By Marilee Feldman, LCPC, CADC
Whether you’ve been in therapy or not, you’ve likely heard people talk about boundaries, which are critically important to our emotional well-being. Boundaries, it is frequently said, are like interpersonal fences, which provide us structure with which we define ourselves as a person and separate ourselves from other people.
A good boundary is like a dashed line that goes in a circle around ourselves. It has enough lines to give some structure and shape to it, but it also has some openings. It allows us to both know who we are and define ourselves, but also to be open and share ourselves with others. People with these kinds of boundaries tend to be confident and assertive, able to be both kind and protective of themselves. They are engaging and know how to get their needs met in an appropriately assertive way. They tend to form healthy intimate connections.
Some people have rigid boundaries, which are more like a concrete or stainless steel wall around them. You may know some of these people. The can be aloof or distant, and it is hard to tell how they feel about you or anything else for that matter. They are well defended against perceived threats or harm and don’t share much about themselves. But the problem is, it can get a little lonely in there for them. They tend to have difficulty with intimate connection.
Other people have what I call tattered fishnet boundaries. Their boundaries are loose and maybe are lying on the floor around them. There’s not much structure at all. In fact, it’s hard for the person to know where they end and another begins. These people thus tend to be really, really helpful to others. In fact, they are so helpful that they often lose themselves in the problems of other people and forget to take care of themselves. They do more and more for less and less. They tend to be passive and have a difficult time standing up for themselves by being assertive. They tend not to get their emotional needs met and can frequently feel overwhelmed, anxious, or depressed. They also have a hard time with true intimate connection, as they tend to know others, but not themselves. This is a really common boundary style for women, who are socialized to be nice and take care of the needs of others.

————

TASK OBJECTIVE:
Reproduce the part of the boundaries article starting with "Some people have" and going on through "with intimate connection.", word for word.

————

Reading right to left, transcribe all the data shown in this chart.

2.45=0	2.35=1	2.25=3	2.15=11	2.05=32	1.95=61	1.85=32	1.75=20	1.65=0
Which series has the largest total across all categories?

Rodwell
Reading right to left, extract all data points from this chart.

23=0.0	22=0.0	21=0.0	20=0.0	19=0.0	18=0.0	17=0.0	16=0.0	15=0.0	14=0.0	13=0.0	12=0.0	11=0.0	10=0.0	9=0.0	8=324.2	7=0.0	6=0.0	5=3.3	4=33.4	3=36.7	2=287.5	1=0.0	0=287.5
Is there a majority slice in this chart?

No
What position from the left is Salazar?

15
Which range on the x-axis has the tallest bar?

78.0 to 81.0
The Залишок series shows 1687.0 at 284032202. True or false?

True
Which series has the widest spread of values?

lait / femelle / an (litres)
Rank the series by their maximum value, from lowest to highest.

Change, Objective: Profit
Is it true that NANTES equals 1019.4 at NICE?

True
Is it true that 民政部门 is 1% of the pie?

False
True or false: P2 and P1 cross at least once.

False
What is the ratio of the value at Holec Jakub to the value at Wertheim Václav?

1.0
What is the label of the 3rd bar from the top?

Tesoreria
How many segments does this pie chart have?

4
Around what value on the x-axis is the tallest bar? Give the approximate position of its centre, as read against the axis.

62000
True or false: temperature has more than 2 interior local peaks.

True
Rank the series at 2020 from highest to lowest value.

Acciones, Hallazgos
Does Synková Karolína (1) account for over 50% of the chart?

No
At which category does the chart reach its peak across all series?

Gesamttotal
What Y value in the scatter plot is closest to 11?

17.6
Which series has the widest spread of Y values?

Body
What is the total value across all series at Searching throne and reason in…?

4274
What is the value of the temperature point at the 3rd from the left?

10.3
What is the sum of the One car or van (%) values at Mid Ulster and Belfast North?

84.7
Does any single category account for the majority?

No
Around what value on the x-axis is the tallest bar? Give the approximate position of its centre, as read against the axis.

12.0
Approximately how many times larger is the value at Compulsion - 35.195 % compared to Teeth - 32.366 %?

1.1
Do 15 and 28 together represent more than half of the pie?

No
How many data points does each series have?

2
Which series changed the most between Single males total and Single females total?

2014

————

TASK RESULT:
Some people have rigid boundaries, which are more like a concrete or stainless steel wall around them. You may know some of these people. The can be aloof or distant, and it is hard to tell how they feel about you or anything else for that matter. They are well defended against perceived threats or harm and don’t share much about themselves. But the problem is, it can get a little lonely in there for them. They tend to have difficulty with intimate connection.